** START Recorded information **
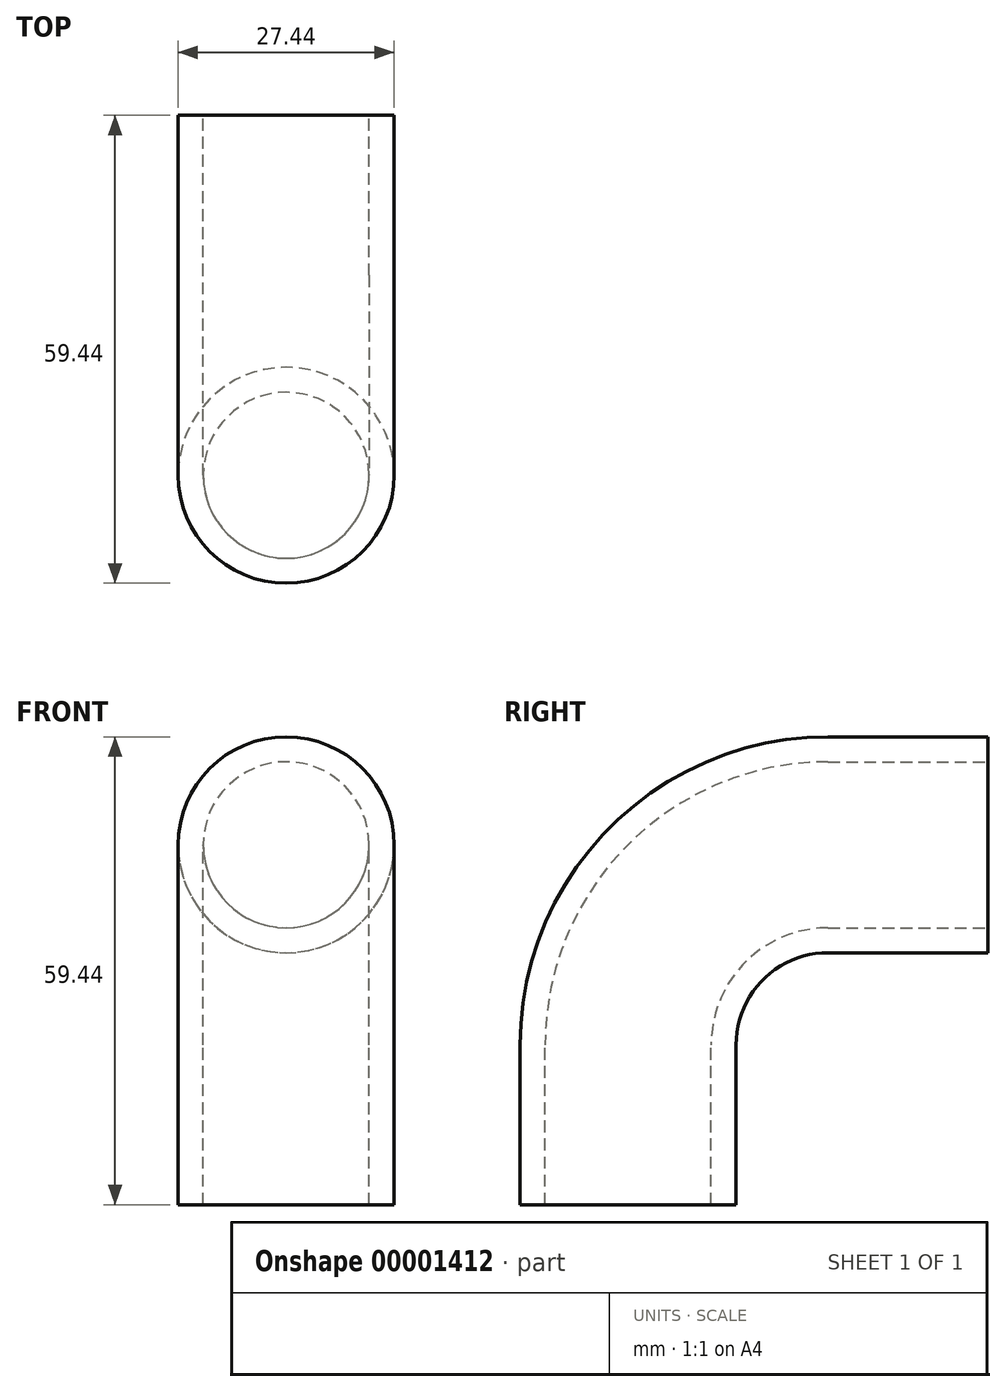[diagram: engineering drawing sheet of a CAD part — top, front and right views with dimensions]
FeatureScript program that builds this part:
annotation { "Feature Type Name" : "Feature", "Feature Type Description" : "" }
export const myFeature = defineFeature(function(context is Context, id is Id, definition is map)
    precondition{}
    {
        {
            var Q0;
            Q0=qCreatedBy(makeId("Top.planeOp"),FACE);
            var sketch = newSketch(context, id + "F0", { "sketchPlane" : qUnion([Q0])});
            skCircle(sketch, "E0", {"center": v(0, 0) * mm, "radius": 13.72 * mm});
            skSolve(sketch);
        }
        {
            var Q0;
            Q0=qCreatedBy(makeId("Right.planeOp"),FACE);
            var sketch = newSketch(context, id + "F1", { "sketchPlane" : qUnion([Q0])});
            skLineSegment(sketch, "E1", {"start": v(0, 0) * mm, "end": v(0, 20.32) * mm});
            skLineSegment(sketch, "E2", {"start": v(25.4, 45.72) * mm, "end": v(45.72, 45.72) * mm});
            skPoint(sketch, "E3.visualSharp", {"position": v(0, 45.72) * mm});
            skArc(sketch, "E3.filletArc", {"start": v(25.4, 45.72) * mm, "mid": v(7.44, 38.28) * mm, "end": v(0, 20.32) * mm});
            skSolve(sketch);
        }
        {
            var Q0;
            Q0 = qSketchRegion(id + "F0", true);
            var Q1;
            Q1=sQuery(id+"F1.wireOp",EDGE,"E1");
            var Q2;
            Q2=sQuery(id+"F1.wireOp",EDGE,"E3.filletArc");
            var Q3;
            Q3=sQuery(id+"F1.wireOp",EDGE,"E2");
            sweep(context, id + "F2", {"profiles" : qUnion([Q0]), "path" : qUnion([Q1, Q2, Q3])});
        }
        {
            var Q0;
            Q0=makeQuery(id+"F2.opSweep","CAP_FACE",FACE,{"disambiguationData":[OSD([sQuery(id+"F0.wireOp",EDGE,"E0"),sQuery(id+"F1.wireOp",VERTEX,"E1.start")])],"isStart":true});
            var sketch = newSketch(context, id + "F3", { "sketchPlane" : qUnion([Q0])});
            skCircle(sketch, "E4", {"center": v(0, 0) * mm, "radius": 10.54 * mm});
            skSolve(sketch);
        }
        {
            var Q0;
            Q0 = qSketchRegion(id + "F3", true);
            var Q1;
            Q1=sQuery(id+"F1.wireOp",EDGE,"E2");
            var Q2;
            Q2=sQuery(id+"F1.wireOp",EDGE,"E3.filletArc");
            var Q3;
            Q3=sQuery(id+"F1.wireOp",EDGE,"E1");
            sweep(context, id + "F4", {"operationType" : NewBodyOperationType.REMOVE, "profiles" : qUnion([Q0]), "path" : qUnion([Q1, Q2, Q3])});
        }
    });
** END Recorded information **
Problem to work on: Please pull out every line of the listing above that contains the string "newSketch", and copy each one in full.

Worked answer:
            var sketch = newSketch(context, id + "F0", { "sketchPlane" : qUnion([Q0])});
            var sketch = newSketch(context, id + "F1", { "sketchPlane" : qUnion([Q0])});
            var sketch = newSketch(context, id + "F3", { "sketchPlane" : qUnion([Q0])});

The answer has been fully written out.